┌─ Source data

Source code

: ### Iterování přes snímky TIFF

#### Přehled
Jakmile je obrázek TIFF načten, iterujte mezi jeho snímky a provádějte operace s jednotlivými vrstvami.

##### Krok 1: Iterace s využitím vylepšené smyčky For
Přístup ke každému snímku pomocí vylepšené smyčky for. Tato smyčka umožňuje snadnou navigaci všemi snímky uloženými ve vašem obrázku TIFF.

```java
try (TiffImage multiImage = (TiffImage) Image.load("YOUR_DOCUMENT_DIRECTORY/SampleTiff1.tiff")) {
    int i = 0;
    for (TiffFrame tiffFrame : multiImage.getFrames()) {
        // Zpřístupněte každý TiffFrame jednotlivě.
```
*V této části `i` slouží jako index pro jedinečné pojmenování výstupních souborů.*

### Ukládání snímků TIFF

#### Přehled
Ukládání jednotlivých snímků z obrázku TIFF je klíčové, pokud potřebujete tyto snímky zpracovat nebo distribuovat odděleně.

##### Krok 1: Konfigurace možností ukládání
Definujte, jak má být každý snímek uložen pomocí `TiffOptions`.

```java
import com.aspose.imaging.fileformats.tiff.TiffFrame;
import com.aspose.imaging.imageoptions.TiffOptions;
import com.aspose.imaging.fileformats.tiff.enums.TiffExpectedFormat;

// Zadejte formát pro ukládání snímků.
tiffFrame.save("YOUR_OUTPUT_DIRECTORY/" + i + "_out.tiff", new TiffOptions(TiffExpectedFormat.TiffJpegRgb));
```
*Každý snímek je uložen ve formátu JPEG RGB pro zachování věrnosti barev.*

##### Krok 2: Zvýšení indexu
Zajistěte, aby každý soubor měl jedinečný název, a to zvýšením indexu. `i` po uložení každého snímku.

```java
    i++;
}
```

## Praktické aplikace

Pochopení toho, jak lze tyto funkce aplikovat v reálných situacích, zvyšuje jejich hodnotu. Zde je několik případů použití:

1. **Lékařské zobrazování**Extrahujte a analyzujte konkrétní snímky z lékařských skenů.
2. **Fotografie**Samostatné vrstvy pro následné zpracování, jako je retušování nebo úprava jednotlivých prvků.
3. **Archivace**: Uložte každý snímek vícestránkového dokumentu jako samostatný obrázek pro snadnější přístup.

└─

#### [What you need to do]
Report the number of lines above holding "smyčky", and only that.

#### [Task solution]
2